Spatial grounding data>
• • • • • • •

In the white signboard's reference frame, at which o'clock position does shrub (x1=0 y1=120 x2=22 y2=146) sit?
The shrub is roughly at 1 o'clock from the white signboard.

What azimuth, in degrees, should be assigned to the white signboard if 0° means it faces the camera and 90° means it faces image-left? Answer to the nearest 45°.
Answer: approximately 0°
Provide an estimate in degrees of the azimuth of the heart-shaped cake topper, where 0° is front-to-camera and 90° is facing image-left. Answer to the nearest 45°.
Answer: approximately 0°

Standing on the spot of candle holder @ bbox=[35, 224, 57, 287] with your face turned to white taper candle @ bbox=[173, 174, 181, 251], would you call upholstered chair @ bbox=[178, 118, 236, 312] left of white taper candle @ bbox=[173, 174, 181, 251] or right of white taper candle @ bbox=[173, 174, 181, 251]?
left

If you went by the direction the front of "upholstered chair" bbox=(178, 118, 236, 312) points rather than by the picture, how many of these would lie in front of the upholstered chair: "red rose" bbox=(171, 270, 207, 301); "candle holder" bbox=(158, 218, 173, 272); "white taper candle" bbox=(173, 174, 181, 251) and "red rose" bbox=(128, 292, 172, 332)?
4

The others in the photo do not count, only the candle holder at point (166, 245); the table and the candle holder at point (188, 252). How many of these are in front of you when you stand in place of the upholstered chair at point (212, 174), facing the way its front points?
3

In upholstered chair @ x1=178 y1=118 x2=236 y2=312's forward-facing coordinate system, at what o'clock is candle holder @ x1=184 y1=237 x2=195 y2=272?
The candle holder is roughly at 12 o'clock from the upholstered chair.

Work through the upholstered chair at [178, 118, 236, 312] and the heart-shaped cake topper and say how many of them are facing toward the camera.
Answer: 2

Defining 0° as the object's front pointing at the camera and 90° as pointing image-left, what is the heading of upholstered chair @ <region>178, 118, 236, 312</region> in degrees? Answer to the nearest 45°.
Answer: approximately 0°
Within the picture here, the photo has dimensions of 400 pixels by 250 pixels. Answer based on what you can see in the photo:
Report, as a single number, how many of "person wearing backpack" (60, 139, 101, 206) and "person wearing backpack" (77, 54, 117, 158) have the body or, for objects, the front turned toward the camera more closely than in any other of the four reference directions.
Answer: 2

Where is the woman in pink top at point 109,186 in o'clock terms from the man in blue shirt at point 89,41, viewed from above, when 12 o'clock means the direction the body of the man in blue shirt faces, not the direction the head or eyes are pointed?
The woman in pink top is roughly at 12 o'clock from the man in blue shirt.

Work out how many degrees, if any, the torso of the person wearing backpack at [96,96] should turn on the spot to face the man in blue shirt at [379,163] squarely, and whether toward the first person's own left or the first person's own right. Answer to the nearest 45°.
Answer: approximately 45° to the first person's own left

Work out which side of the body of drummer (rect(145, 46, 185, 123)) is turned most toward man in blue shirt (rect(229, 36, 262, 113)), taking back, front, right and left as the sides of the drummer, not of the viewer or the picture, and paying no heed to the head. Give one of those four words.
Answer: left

• • • • • • •

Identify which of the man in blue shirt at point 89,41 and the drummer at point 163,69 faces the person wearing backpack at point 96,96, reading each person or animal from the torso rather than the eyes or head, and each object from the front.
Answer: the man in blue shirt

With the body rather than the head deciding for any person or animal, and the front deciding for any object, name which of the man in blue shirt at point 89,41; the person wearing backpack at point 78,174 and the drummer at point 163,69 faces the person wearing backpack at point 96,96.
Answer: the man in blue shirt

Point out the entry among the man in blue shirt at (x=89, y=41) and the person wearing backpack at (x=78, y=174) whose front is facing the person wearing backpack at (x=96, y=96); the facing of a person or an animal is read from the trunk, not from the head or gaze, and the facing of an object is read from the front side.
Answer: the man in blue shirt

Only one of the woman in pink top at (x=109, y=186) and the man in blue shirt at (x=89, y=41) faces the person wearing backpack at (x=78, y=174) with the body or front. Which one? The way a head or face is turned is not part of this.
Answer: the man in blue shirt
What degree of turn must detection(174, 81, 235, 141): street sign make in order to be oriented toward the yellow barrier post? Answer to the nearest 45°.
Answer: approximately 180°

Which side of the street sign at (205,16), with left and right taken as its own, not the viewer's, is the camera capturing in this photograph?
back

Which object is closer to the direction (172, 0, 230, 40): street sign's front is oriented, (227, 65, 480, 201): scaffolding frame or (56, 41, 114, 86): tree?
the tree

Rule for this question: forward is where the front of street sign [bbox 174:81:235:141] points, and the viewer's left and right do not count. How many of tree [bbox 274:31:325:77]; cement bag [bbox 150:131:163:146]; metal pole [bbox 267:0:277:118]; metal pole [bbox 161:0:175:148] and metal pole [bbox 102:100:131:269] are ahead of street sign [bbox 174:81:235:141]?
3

• • • • • • •

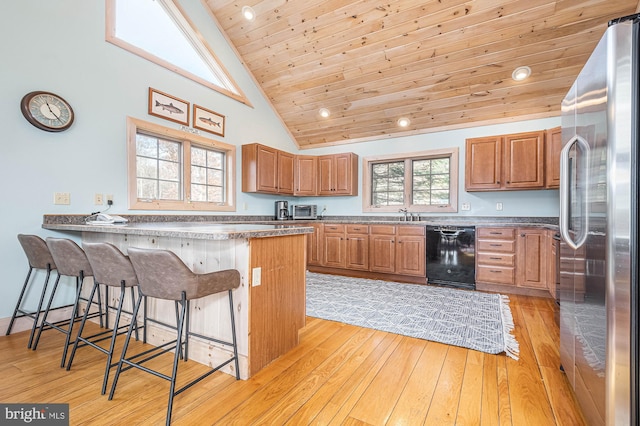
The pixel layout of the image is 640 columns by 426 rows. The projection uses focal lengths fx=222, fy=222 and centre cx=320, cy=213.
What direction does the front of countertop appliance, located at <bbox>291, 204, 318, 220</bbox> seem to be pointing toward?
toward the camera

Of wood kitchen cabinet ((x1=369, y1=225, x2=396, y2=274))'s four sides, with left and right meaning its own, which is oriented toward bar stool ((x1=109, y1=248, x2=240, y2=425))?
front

• • • • • • •

Take the listing from the line containing "Work out how" through the line containing "Answer: left" and write those lines out again, substituting "man in navy shirt" for every "man in blue shirt" and leaving everything else the same.

Task answer>
Work out how many degrees, if any, the torso of the person wearing backpack at [96,96] should turn on the spot to face the man in navy shirt at [379,163] squarely, and whether toward the first person's own left or the first person's own right. Answer to the nearest 45°.
Answer: approximately 45° to the first person's own left

Work out which side of the body of drummer (rect(145, 46, 185, 123)) is turned most toward man in navy shirt (rect(229, 36, 262, 113)), taking back, front, right and left as the sides of the drummer, not of the viewer or the picture, and paying no heed to the head. Give one of those four words.
Answer: left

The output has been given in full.